Namaste 🇮🇳
While the advancement of AI in software gets much of the limelight, the hardware scene is buzzing with activity as well. The trend is towards building specialized electronic chips that integrate machine learning algorithms right into the processor. This means a growing volume of heavy-duty computations are happening on internet-connected devices that aren't necessarily plugged into a power outlet... which makes the energy efficiency of these chips an increasingly pressing concern.
A team from Stanford University recently unveiled a new chip that co-locates memory and computing power, slashing energy consumption by half and offering the flexibility to support various types of neural network architectures (CNN, LTSM, RBM...). Check out the press release for a solid overview of the stakes and the promise held by this new breed of chip. And for a deeper dive, you can find their findings in an article published in Nature.

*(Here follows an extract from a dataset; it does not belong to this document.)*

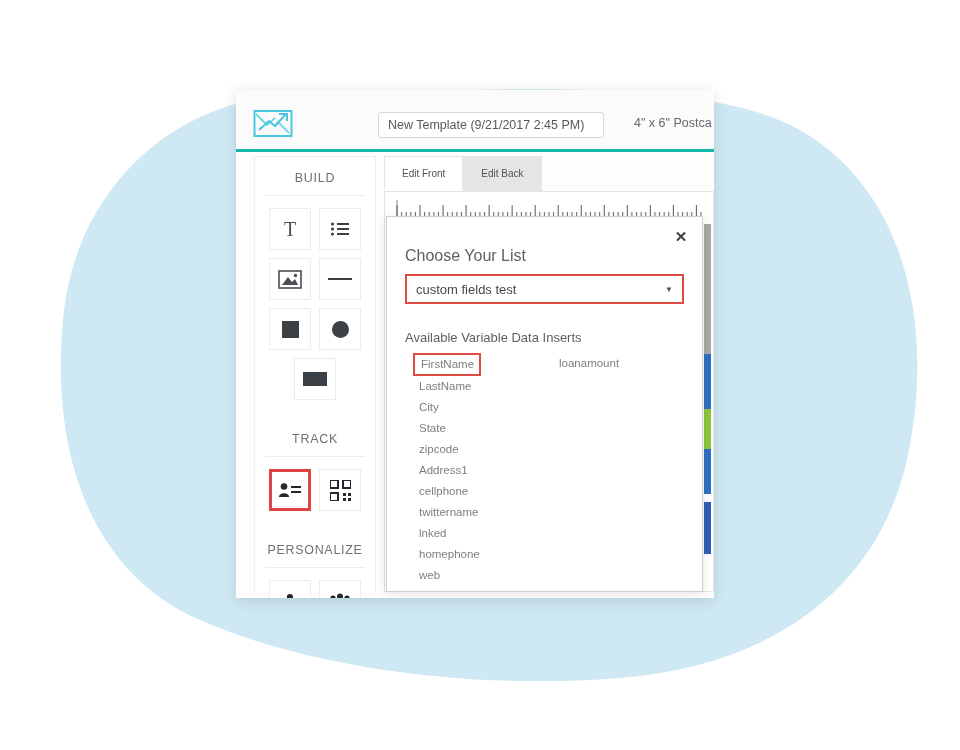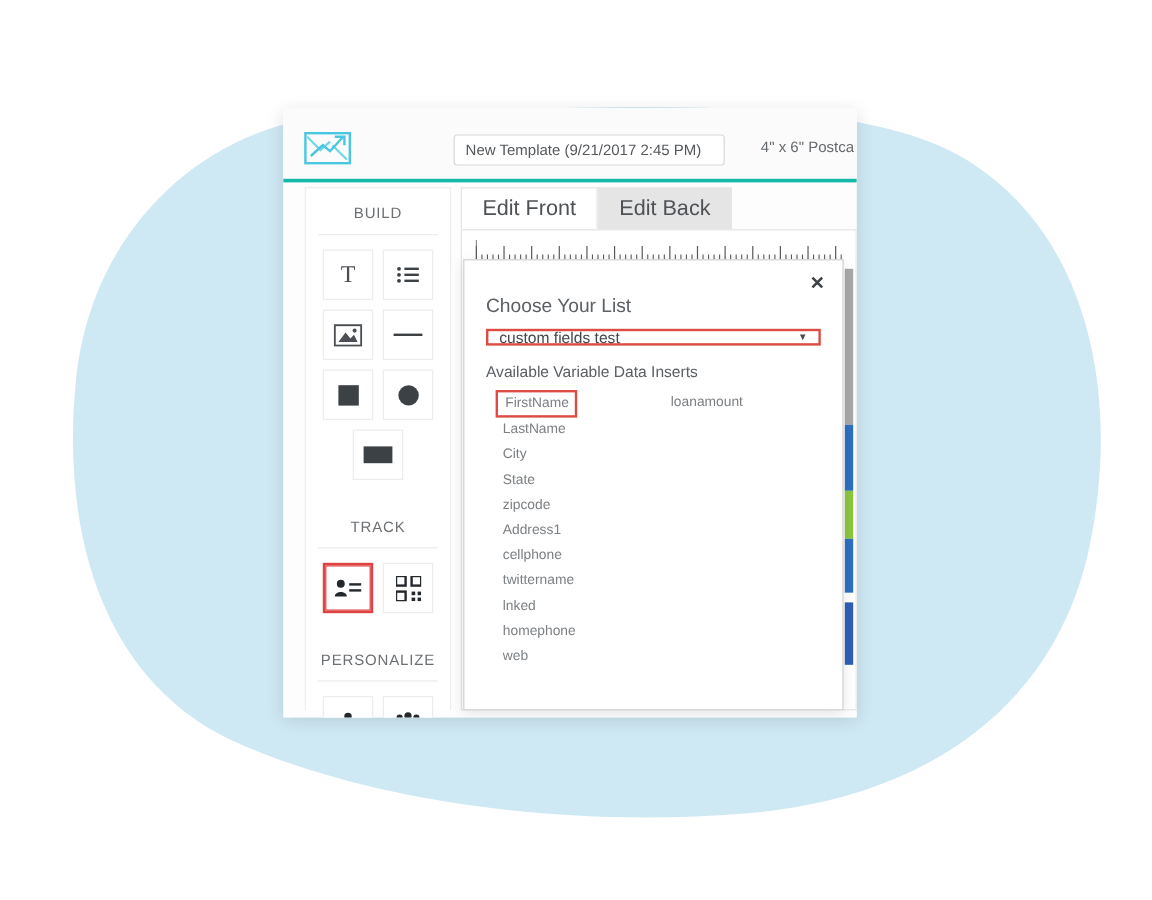"Edit Front" .tab { font-size: 18px -> 10px }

"I'm confused. Last month's report said we had 11,235 active users in the first quarter, but now it's up 1% for the same period. It's impossible to have new users in the past!" If you're a data professional, chances are you've had this type of conversation before. They can be... challenging. Yes, data is just a representation of reality, dependent on our current understanding of a situation, which, in turn, changes over time. A partner delayed delivering their data? Did a definition or calculation method change? Was a simple bug fixed? All of these can potentially impact past data and account for discrepancies.
The ability to turn back the clock to calculate your metrics "at date" is often crucial. In this highly instructive blog post, Max Halford (as seen in ⚡️Trendbreak #23⚡️) outlines a general framework for tackling this issue, which he dubs "dataset time travel" ⏱, along with strategies for addressing it.

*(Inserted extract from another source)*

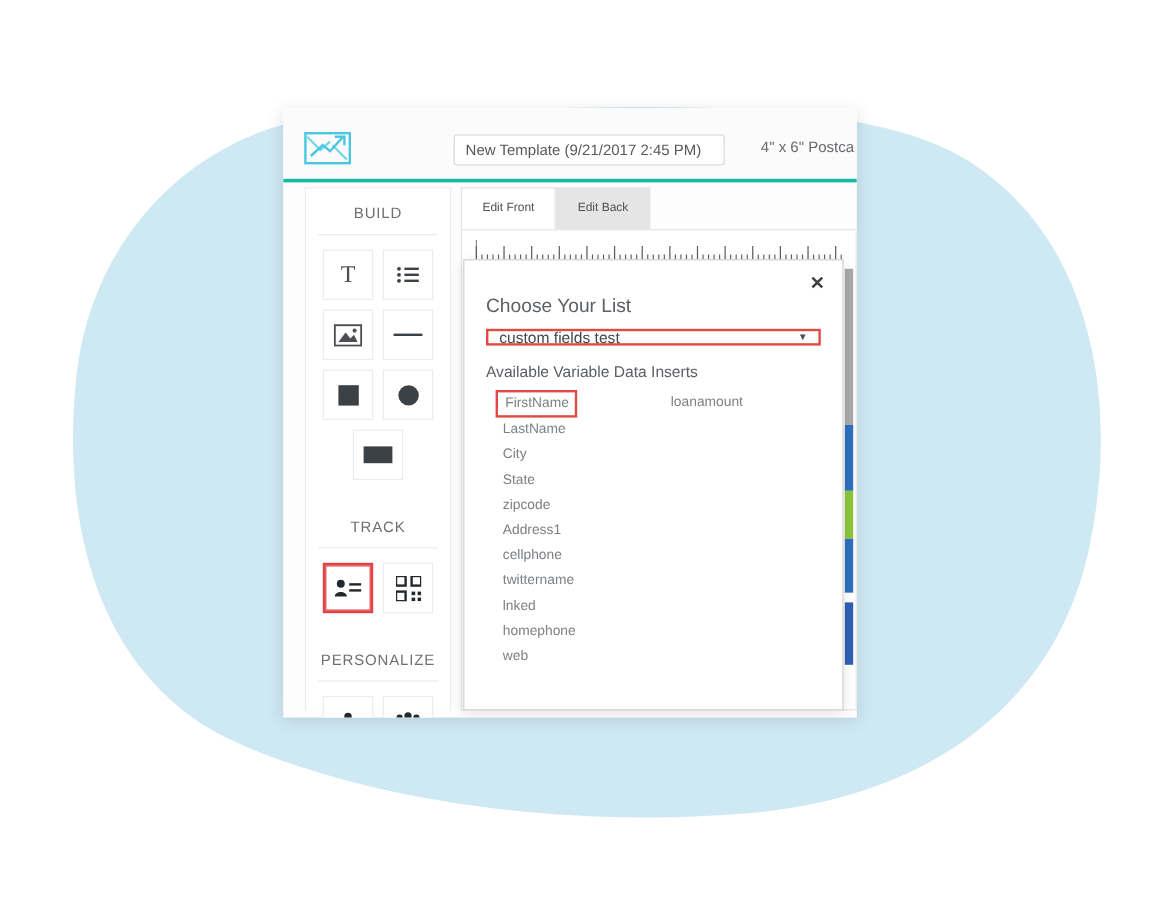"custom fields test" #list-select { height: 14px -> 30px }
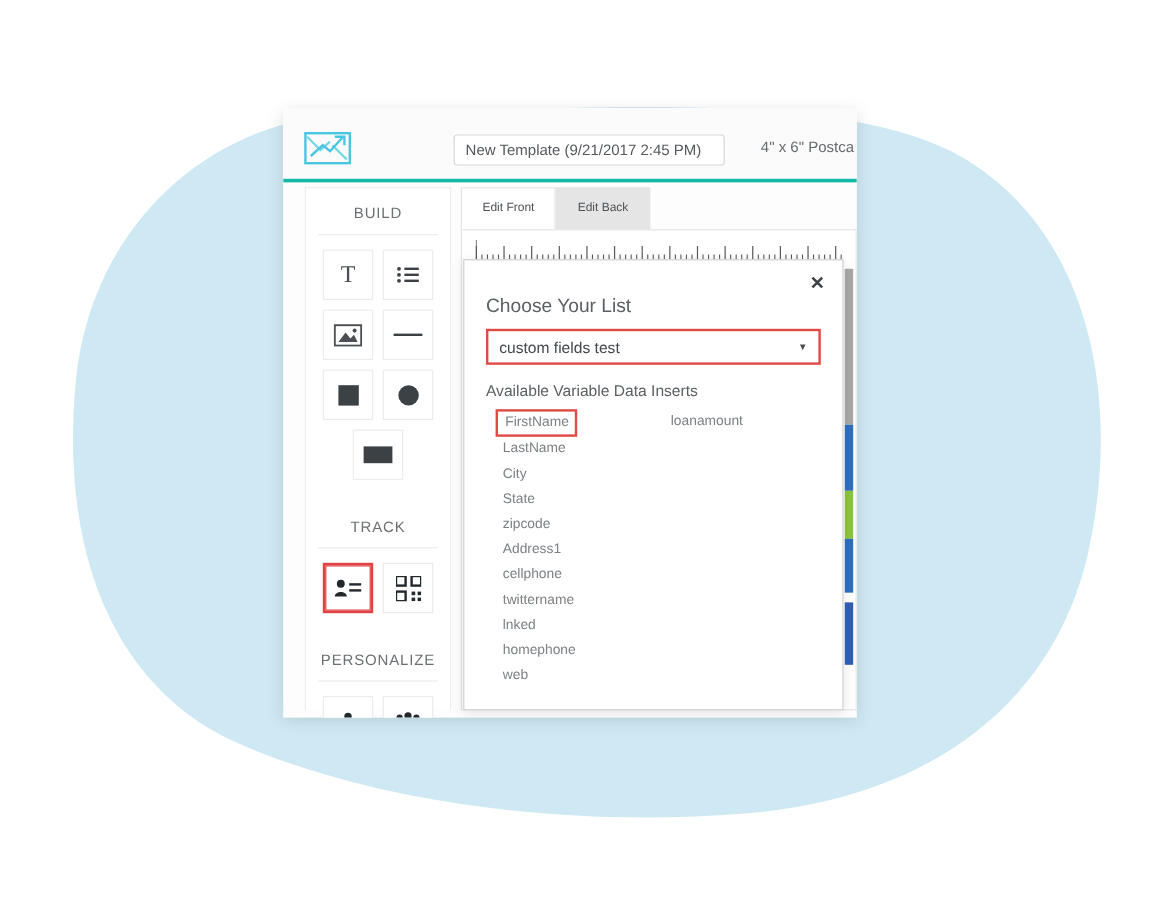"Available Variable Data Inserts" #inserts-heading { margin-top: 14px -> 26px }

The blistering pace of progress in machine learning can often lead to a novelty bias. However, it's essential to remember that the latest algorithm isn't always the greatest, and opting for a traditional approach at the start of a project is often the best bet, if only because it makes for a solid benchmark.
This point was brilliantly illustrated recently by Nixtla, the startup behind the open-source Statistical ⚡️ Forecast package for time series forecasting 📈. They published a comparison between NeuralProphet and their implementation of [exponential smoothing] (or ETS), a tried-and-true (and venerable...) technique. The verdict was clear: across more than 56,000 time series from standard benchmarks, ETS was 32% more accurate and a whopping 104x faster than NeuralProphet.

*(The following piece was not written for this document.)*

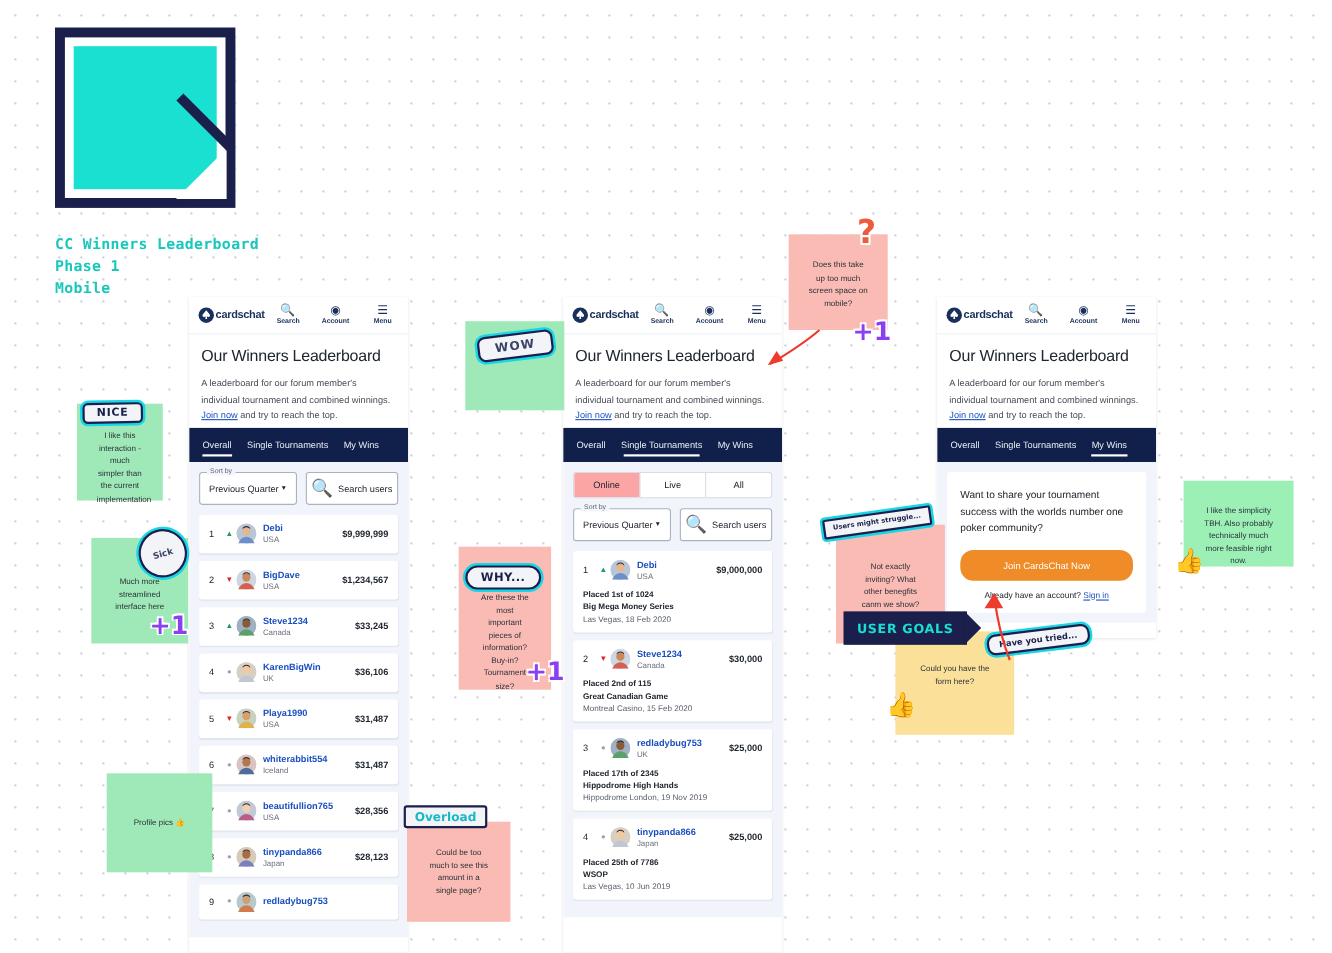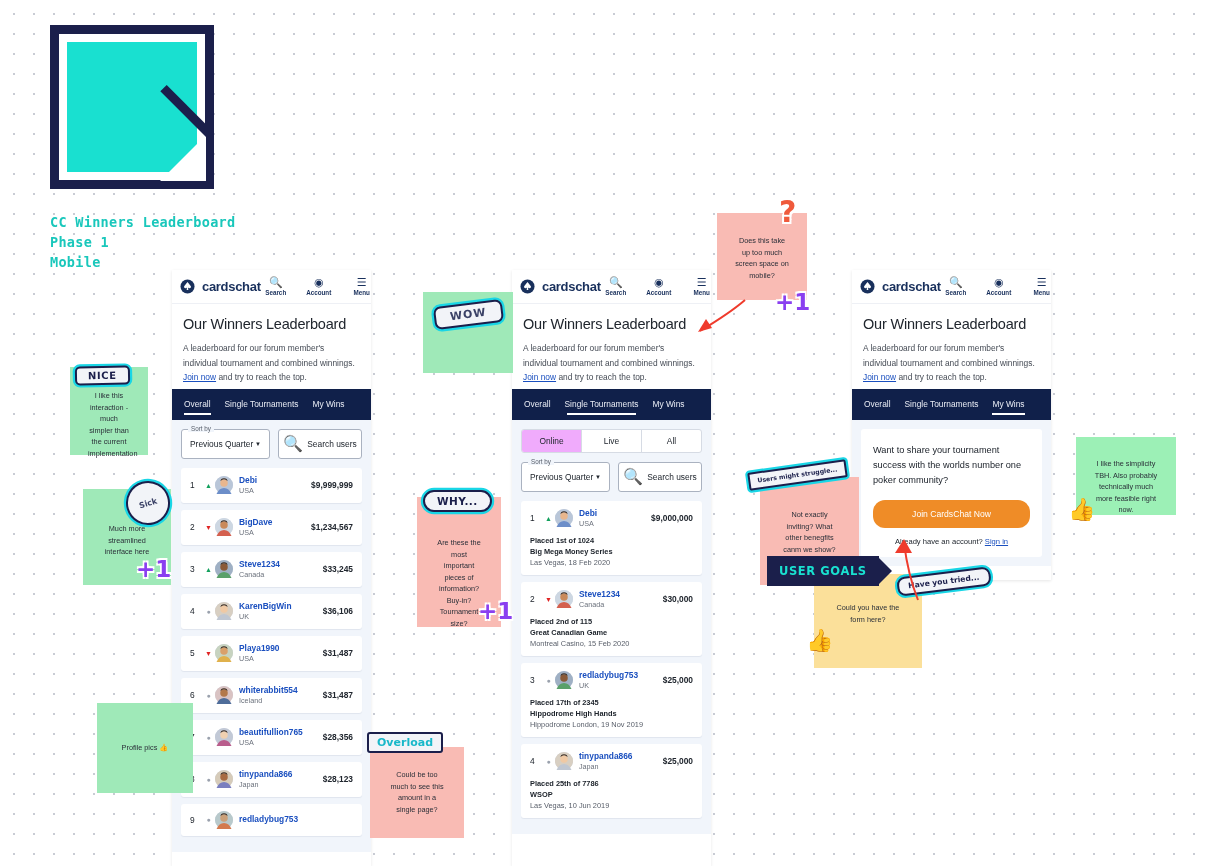"cardschat" .brand { font-size: 13px -> 10px; gap: 6px -> 0px }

Developed by Meta, NeuralProphet uses a neural network-based approach (as outlined in this scientific paper published in late 2021) and is the successor to Prophet, which uses more traditional additive models. Sean J. Taylor, who spearheaded the development of Prophet, even gave Nixtla a shout-out in a recent tweet, recommending ETS as a go-to initial approach for time series problems.
Enjoy the reads and have a great week! 📚